Mersin Gazeteciler Cemiyeti, (MGC) 10 Ocak Çalışan Gazeteciler Günü dolayısıyla Cumhuriyet Meydanı'nda tören düzenledi. Törene MGC Başkanı R. Kaya Tepe, Toroslar Belediye Başkanı Abdurrahman Yıldız, Mersin Baro Başkanı Gazi Özdemir, Mersib SMMMO Başkanı Emin Levent Türkili, Büyüşehir Başkan Danışmanı Bedrettin Gündeş,Mersin Büyükşehir Basın Yaın Daire Başkanı Dilan Atabey, MGC'nin önceki dönem başkanları Ahmet Ünal, Nazmi Akdağ'ın yanı sıra gazeteciler ve konuklar katıldı.
Saygı duruşu ve İstiklal Marşı'nın okunmasının ardından MGC Başkanı Tepe Atatürk Anıtı'na çelenk koydu.
Törende günün önemine yönelik bir konuşma yapan MGC Balkanı Rüstem Kaya Tepe, 10 Ocak’ın tarihsel süreci hakkında bilgi verdi. Gazetecilerin kar kış demeden zor şartlar altında yılın 365 günü mesai mefhumu gözetmeden çalıştığını belirten Tepe, "Tarihin hangi sürecine bakarsanız bakın kültürü, dini, ırkı, cinsi ne olursa olsun insanlar haber almak isterler. Haber almak en doğal haklarıdır. Ve gazeteciler de bu haber alma hakkını insanlara verirler. 10 Ocak bizim için önemli; 10 Ocak, 1961 yılında gazetecilerin haklarını yasal statüye kavuştuğu tarih. Özel günler bizim için değerli. Özel günlerimize sahip çıkmazsak daha sonra savunacak bir şeyimiz de kalmaz. Zamanında elde ettiğimiz hakların savunuculuğunu bu özel günlerde yapmamız lazım. Bu özel günlerde tek kişi kalana kadar mücadelemizi sürdürmemiz lazım. Taleplerimizi, ihtiyaçlarımızı söylememiz lazım. Bunu bir sonraki nesile aktarmamız lazım. En önemli görevimiz bu. Zamanında yaşanan şeylerin ne olduğunun, ne bittiğini bir sonraki nesillere aktarmanın en önemli yollarından biri de bu özel günlerimize sahip çıkmak" dedi.

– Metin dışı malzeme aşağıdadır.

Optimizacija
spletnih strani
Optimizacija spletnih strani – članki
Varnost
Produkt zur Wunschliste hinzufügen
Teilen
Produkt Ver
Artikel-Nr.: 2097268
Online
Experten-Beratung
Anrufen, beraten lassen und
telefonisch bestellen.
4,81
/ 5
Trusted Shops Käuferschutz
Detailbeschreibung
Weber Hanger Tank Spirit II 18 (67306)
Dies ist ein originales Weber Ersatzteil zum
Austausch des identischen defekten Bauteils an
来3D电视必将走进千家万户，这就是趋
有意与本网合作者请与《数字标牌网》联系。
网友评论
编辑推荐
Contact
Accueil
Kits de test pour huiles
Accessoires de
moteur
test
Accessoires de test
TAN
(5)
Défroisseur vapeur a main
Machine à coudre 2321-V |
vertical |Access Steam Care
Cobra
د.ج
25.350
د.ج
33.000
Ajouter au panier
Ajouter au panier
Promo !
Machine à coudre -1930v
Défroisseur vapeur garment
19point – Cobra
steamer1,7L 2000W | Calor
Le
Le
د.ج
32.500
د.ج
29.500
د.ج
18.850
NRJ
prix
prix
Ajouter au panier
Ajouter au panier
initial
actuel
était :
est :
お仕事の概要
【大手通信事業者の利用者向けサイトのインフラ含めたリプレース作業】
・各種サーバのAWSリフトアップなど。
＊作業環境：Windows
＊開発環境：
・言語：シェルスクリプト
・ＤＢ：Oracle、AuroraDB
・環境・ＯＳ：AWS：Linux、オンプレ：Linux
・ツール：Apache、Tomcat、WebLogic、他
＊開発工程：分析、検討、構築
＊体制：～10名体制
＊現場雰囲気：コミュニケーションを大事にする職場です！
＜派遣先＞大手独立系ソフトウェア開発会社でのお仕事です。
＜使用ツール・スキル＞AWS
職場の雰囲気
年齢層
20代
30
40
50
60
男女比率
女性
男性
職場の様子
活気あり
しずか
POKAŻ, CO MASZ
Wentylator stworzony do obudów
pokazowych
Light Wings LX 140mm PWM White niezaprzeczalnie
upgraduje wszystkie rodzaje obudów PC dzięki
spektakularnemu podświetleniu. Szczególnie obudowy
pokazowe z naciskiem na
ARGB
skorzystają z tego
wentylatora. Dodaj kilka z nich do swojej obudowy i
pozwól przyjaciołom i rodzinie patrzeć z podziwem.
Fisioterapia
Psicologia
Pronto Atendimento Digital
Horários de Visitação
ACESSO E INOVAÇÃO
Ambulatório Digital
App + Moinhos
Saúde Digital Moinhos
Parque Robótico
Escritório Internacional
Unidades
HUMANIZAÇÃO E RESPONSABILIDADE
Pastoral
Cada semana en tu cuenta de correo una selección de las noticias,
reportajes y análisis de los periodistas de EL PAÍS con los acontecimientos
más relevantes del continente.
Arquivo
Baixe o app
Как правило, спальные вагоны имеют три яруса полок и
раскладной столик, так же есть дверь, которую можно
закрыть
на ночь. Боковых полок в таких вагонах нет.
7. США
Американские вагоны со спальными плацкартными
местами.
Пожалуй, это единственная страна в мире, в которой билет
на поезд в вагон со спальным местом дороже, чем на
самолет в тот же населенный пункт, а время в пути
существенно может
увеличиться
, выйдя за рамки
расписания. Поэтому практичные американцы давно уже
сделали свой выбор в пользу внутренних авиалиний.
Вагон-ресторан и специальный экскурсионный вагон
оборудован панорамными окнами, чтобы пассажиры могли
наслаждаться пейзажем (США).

Teknolojinin hızla değiştiğini, gazetecilerin de bu dönemde zor bir süreçten geçtiğini dile getiren Tepe, "Baktığınız zaman gazeteci, ekonomik, kültürel, teknolojik, psikolojik pek çok tehditle karşı karşıya. Belki ekonomik ya da işte teknolojik gelişimleri bir şekilde aşarsınız. Bunlar çok sorun olmaz ama gazetecinin bu dönemde meslekiyle alakalı zor durumda kaldığı bir süreç var. Bu da yeni medyayla beraber yeni bir gazeteci tanımını; ’vatandaş gazeteciliği’ tanımını ortaya çıkardı. Bir gecede vatandaşın biri ’benden çok iyi gazeteci olur’ diyor ve sabahında gazeteci olmaya karar verebiliyor. Siz, 20-30 yıldır bu mesleği yapan bir insan olarak bir günde kendini gazeteci ilan eden bir kişiyle karşı karşıya kalabiliyorsunuz. Böyle bir durumla karşı karşıya kaldığınız zaman işte bu biraz gazetecinin gücüne gidiyor. Bunun doğru olmadığını, herkesin gazeteci olmadığını, buna dikkat edilmesi gerektiğini, haberin gazetenin elinde haber olduğunu özellikle bilmemiz lazım. Vatandaşlarımızın bunu bilmesi lazım. Biz kamu adına görevimizi yapmaya çalışıyoruz. Bakın herkes savaştan, depremden, felaketten, olaylardan, mafyadan, terörden kaçarken, gazeteci üstüne gider. Tam tersine hareket eder. Çünkü doğasında bu vardır ve görevi budur" diye konuştu.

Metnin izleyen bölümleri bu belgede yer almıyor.